### Exercise passage
--
We take steps designed to detect, mitigate, and remediate vulnerabilities in our information security systems (such as our hardware and/or software, including that of third parties with whom we work), but we may not be able to detect, mitigate, and remediate all such vulnerabilities. For example, we have identified certain vulnerabilities in our information systems, and we are taking steps designed to mitigate the risks associated with known vulnerabilities. Such steps may include increasing monitoring of systems and applying standardized enterprise solutions, controls and process. Despite our efforts, there can be no assurance that these vulnerability mitigation measures will be effective. Moreover, we may also experience delays in developing and deploying remedial measures and patches designed to address any identified vulnerabilities. Vulnerabilities could be exploited and result in a security incident.
--
[Saved data entries]
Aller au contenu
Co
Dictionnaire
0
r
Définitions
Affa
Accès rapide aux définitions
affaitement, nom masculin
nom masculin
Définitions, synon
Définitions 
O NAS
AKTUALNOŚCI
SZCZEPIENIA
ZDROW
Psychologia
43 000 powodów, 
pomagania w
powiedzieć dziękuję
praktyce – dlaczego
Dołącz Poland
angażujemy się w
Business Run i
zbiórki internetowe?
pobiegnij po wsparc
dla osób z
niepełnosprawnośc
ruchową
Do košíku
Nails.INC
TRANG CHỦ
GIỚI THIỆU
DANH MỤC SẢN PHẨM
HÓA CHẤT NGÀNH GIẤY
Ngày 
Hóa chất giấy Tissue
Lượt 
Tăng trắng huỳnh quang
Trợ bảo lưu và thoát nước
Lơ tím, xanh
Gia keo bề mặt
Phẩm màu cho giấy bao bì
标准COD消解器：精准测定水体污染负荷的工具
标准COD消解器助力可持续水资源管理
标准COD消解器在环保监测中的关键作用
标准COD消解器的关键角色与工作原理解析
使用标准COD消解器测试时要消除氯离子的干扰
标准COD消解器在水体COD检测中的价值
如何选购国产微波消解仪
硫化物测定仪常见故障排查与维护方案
--
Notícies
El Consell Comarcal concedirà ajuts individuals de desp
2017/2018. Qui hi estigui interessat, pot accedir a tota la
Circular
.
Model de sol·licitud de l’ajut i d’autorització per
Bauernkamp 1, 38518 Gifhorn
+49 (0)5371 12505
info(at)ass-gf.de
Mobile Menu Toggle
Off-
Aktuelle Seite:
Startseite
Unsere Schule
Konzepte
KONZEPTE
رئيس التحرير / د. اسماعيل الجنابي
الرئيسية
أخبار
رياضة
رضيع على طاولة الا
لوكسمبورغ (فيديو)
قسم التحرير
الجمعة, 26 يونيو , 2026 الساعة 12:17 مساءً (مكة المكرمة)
--
### Task requirements
[1] According to the passage on security vulnerabilities, why might known vulnerabilities still lead to a security incident? Answer in one to three sentences.
[2] What mitigation steps for known vulnerabilities does the passage on security vulnerabilities name?

### Answer section
[1] Not every vulnerability may be detected, mitigated and remediated, and there is no assurance that the mitigation measures will be effective. Developing and deploying remedial measures and patches may also be delayed, so a vulnerability could be exploited in the meantime.

[2] Increasing monitoring of systems and applying standardized enterprise solutions, controls and process.